Exercise details: Look below for the line that contains "13: (445, 291, 1.52)", then copy it and each following line exactly, through and including the line that contains "30: (837, 471, 1.50)".
- - -
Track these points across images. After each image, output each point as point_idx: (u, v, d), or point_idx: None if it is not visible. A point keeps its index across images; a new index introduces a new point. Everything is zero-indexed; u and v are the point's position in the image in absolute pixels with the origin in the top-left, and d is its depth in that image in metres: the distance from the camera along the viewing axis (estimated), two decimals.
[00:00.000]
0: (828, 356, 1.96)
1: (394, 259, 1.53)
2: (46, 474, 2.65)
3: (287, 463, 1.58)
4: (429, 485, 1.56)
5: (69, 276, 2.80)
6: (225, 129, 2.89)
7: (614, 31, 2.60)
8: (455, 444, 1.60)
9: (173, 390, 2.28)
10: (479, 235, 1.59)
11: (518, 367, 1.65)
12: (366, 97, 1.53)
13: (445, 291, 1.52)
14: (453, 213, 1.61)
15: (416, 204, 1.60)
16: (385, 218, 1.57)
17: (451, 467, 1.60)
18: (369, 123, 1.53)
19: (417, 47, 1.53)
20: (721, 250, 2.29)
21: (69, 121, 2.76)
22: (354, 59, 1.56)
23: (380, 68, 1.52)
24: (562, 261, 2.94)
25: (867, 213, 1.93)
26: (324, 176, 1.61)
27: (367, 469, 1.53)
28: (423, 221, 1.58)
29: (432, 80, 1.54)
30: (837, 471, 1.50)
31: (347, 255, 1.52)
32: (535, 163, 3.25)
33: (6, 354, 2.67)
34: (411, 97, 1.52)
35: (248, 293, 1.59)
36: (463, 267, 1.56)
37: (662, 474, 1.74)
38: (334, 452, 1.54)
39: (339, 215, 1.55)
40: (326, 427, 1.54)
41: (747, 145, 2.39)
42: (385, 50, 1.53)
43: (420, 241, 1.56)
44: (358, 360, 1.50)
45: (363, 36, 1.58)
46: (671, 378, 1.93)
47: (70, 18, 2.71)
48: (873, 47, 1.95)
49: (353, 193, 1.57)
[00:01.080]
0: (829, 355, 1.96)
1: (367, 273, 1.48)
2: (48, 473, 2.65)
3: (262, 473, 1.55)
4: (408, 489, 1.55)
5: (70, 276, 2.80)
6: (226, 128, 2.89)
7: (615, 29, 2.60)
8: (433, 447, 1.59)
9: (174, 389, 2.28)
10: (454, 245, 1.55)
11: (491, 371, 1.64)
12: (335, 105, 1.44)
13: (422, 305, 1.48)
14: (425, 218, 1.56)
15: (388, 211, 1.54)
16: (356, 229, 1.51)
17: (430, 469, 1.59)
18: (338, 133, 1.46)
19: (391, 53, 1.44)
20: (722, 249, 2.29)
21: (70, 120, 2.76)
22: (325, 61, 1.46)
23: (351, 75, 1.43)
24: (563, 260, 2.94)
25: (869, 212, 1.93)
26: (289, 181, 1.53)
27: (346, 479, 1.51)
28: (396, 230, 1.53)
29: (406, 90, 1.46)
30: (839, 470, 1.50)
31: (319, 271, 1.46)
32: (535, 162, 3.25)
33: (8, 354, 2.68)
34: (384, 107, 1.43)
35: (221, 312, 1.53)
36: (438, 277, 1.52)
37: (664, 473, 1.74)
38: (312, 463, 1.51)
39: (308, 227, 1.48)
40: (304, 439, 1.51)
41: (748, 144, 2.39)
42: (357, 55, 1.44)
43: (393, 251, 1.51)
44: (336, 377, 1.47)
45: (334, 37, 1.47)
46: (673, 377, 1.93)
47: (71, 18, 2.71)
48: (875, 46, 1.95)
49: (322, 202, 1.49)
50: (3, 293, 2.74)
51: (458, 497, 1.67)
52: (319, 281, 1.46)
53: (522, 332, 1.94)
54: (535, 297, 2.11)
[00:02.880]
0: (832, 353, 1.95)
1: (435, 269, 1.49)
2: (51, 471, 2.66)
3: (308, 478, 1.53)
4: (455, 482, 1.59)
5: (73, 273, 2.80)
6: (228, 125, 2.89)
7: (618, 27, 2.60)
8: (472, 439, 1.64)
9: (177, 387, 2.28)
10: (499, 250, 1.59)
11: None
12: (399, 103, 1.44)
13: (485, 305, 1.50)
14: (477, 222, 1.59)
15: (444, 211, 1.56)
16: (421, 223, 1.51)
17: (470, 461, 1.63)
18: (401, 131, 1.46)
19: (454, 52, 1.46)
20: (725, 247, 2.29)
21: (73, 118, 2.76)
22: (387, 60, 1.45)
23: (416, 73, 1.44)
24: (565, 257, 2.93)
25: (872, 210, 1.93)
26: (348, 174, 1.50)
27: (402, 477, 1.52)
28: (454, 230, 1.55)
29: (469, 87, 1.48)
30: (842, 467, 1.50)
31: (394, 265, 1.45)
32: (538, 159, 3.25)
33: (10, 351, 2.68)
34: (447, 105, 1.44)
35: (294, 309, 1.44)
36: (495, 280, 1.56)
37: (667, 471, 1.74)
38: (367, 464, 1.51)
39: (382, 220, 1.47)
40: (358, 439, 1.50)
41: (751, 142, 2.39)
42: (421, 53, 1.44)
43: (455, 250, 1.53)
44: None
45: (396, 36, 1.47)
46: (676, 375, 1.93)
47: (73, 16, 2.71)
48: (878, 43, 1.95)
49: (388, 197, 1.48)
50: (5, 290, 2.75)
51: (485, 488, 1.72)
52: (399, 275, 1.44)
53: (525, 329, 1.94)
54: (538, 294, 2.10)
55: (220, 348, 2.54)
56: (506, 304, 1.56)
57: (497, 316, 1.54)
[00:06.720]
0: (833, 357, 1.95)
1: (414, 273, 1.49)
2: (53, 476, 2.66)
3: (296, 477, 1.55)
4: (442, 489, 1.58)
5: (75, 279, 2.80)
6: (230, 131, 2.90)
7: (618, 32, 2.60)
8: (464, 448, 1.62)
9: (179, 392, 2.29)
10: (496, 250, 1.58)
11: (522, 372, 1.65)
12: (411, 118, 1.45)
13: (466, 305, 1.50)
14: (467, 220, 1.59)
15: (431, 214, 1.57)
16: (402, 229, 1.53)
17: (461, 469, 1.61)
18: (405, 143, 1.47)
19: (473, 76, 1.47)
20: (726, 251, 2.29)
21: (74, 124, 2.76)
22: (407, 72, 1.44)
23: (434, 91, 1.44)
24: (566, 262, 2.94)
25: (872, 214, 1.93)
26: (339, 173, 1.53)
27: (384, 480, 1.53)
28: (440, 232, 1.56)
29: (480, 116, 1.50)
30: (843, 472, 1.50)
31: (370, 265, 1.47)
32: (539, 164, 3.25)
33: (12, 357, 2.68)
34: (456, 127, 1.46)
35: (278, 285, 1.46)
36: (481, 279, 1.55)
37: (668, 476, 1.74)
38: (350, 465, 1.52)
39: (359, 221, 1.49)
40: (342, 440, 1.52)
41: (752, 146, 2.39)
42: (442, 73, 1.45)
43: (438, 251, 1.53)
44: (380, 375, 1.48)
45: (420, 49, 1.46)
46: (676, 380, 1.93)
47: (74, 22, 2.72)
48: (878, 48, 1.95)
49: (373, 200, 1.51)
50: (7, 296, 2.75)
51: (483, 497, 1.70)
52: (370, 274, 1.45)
- - -
Exercise response:
13: (445, 291, 1.52)
14: (453, 213, 1.61)
15: (416, 204, 1.60)
16: (385, 218, 1.57)
17: (451, 467, 1.60)
18: (369, 123, 1.53)
19: (417, 47, 1.53)
20: (721, 250, 2.29)
21: (69, 121, 2.76)
22: (354, 59, 1.56)
23: (380, 68, 1.52)
24: (562, 261, 2.94)
25: (867, 213, 1.93)
26: (324, 176, 1.61)
27: (367, 469, 1.53)
28: (423, 221, 1.58)
29: (432, 80, 1.54)
30: (837, 471, 1.50)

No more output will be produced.